Given text:
A geroprotector is a drug or supplement that either slows the underlying causes of aging or produces a greater resistance to the damage of aging. In either case health is prolonged and mortality decreased. Calorie restriction mimetics are the best example of the type, but the category is expansive enough to include well known drugs such as aspirin. As you might imagine of a class of treatments that includes aspirin, the size of effect when it comes to additional years of life is fairly small, even in those cases in which the benefits are reliable. Geroprotectors largely work through upregulation of stress responses, something that has much larger effects in short-lived species, such as mice, than in long-lived species, such as our own.
Nonetheless, there is a growing interest in developing these compounds and bringing them to the clinic. Far more interest than is warranted, I'd say. If all of that attention was instead devoted to the SENS portfolio of approaches to rejuvenation, classes of therapy that are based on repair of the molecular damage that causes aging, then we might be moving a lot more rapidly towards reversal of aging and large gains in healthy life span, rather than towards the very modest, incremental slowing of aging that most research groups are aiming for. Repair and reversal will always be a much better approach to improving the function of complex machinery than a mere slowing of damage.
To confuse the nice neat line between two approaches to aging that I've drawn above, in the research here, the scientists are treating the senolytic compound fisetin as a geroprotector. It may well have effects that involve upregulation of stress responses, thus slightly slowing aging, but it would be hard to argue that those are large in comparison to its ability to destroy senescent cells, and thus reverse that cause of aging. That said, the senolytic dose is much larger than the usually explored dose, and so there may well be multiple mechanisms of interest involved.

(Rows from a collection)
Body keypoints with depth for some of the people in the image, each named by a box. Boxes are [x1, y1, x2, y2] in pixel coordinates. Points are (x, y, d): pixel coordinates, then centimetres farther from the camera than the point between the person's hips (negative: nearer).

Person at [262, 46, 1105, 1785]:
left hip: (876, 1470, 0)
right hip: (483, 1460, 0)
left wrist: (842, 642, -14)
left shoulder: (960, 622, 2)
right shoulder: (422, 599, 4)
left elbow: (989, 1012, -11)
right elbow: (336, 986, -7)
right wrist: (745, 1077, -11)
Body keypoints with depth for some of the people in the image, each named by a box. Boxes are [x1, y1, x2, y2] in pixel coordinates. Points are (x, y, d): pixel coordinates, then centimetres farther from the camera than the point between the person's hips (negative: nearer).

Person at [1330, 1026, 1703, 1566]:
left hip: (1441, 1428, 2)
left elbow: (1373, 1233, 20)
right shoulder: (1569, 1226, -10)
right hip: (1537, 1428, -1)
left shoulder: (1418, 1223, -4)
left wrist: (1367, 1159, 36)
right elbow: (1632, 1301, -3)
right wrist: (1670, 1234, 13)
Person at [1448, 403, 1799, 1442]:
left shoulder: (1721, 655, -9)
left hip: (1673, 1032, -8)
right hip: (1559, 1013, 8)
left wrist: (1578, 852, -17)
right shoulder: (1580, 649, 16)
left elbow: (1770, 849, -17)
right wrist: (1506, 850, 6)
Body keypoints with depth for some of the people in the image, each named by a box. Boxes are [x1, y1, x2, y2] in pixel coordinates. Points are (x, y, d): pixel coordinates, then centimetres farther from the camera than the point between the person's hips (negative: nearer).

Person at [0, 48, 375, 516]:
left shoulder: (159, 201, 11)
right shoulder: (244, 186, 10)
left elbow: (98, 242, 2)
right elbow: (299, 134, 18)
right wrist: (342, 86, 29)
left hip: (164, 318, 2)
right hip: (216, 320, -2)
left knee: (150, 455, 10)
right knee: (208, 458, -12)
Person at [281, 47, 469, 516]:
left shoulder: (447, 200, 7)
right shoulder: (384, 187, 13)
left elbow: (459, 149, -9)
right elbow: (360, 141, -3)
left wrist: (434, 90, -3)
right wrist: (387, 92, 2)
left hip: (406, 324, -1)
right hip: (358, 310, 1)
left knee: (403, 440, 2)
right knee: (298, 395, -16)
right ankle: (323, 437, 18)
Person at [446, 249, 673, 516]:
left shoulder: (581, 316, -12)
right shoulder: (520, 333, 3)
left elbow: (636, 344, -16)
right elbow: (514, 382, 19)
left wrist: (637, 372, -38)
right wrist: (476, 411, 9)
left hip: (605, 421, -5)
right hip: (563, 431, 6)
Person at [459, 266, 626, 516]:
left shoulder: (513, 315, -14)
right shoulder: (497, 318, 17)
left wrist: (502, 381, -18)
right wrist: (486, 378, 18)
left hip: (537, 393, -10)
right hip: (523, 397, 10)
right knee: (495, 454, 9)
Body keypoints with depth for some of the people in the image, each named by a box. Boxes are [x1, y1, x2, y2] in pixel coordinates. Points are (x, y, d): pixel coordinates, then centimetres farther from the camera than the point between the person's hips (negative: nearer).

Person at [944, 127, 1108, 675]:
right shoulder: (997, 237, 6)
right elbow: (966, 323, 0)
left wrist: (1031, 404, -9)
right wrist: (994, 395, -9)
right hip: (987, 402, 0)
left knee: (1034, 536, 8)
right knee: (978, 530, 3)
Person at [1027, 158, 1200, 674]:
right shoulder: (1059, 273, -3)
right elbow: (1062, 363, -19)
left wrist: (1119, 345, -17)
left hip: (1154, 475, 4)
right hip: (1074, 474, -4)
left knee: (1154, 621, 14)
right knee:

What this exercise asks:
a - From the piece on geroprotectors, quote the part that opens with the words containing "A geroprotector is" and closes with "as our own.".
b - Write what comes next in the piece on geroprotectors and fisetin, picking up after its last sentence.

Expected responses:
a -
A geroprotector is a drug or supplement that either slows the underlying causes of aging or produces a greater resistance to the damage of aging. In either case health is prolonged and mortality decreased. Calorie restriction mimetics are the best example of the type, but the category is expansive enough to include well known drugs such as aspirin. As you might imagine of a class of treatments that includes aspirin, the size of effect when it comes to additional years of life is fairly small, even in those cases in which the benefits are reliable. Geroprotectors largely work through upregulation of stress responses, something that has much larger effects in short-lived species, such as mice, than in long-lived species, such as our own.

b -
Old age is the greatest risk factor for many diseases, including Alzheimer's disease (AD) and cancer. Geroprotectors are a recently identified class of anti-aging compounds. New research has now identified a unique subclass of these compounds, dubbed geroneuroprotectors (GNPs), which are AD drug candidates and slow the aging process in mice. "The argument for geroprotectors is that if one can extend the lifespan of model organisms, such as mice, and translate this effect to humans, then you should be able to slow down the appearance of many diseases that are associated with aging, such as Alzheimer's, Parkinson's, cancer and overall frailty."
The team started with two chemicals found in plants that have demonstrated medicinal properties: fisetin, a natural product derived from fruits and vegetables, and curcumin, from the curry spice turmeric. From these, the team synthesized three AD drug candidates based upon their ability to protect neurons from multiple toxicities associated with the aging brain. The lab showed that these three synthetic candidates (known as CMS121, CAD31 and J147), as well as fisetin and curcumin, reduced the molecular markers of aging, as well as dementia, and extended the median lifespan of mice or flies.
Importantly, the group demonstrated that the molecular pathways engaged by these AD drug candidates are the same as two other well-researched synthetic compounds that are known to extend the lifespan of many animals. For this reason, and based on the results of their previous studies, the team says fisetin, curcumin and the three AD drug candidates all meet the definition of being geroneuroprotectors. The group is now focusing on getting two GNPs into human clinical trials. The fisetin derivative, CMS121, is currently in the animal toxicology studies required for FDA approval to start clinical trials. The curcumin derivative, J147, is under FDA review for allowance to start clinical trials for AD early next year. The group plans to incorporate biochemical markers for aging into the clinical trials to assay for potential geroprotective effects.